Below are entries; output exactly the lines from the one with "right elbow: (182, 79)" to the one with "right shoulder: (259, 98)", both included, and nothing else.

Saved data entries
____________________

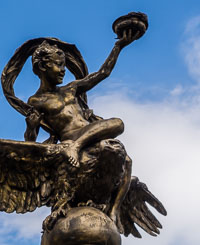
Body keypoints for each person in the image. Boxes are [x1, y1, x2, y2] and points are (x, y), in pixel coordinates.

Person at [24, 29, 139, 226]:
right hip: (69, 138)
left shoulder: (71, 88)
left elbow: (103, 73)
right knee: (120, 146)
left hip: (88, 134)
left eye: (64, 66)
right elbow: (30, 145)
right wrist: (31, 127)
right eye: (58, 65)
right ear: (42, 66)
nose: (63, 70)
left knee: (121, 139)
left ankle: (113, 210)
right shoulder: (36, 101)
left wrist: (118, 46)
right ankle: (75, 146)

____________________

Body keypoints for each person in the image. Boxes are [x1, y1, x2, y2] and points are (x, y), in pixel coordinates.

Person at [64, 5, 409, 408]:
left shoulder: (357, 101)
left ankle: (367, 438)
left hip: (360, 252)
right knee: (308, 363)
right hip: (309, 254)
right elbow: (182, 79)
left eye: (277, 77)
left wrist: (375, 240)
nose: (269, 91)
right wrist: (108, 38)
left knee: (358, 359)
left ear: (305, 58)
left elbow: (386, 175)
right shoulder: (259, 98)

____________________

* _Your response_
right elbow: (182, 79)
left eye: (277, 77)
left wrist: (375, 240)
nose: (269, 91)
right wrist: (108, 38)
left knee: (358, 359)
left ear: (305, 58)
left elbow: (386, 175)
right shoulder: (259, 98)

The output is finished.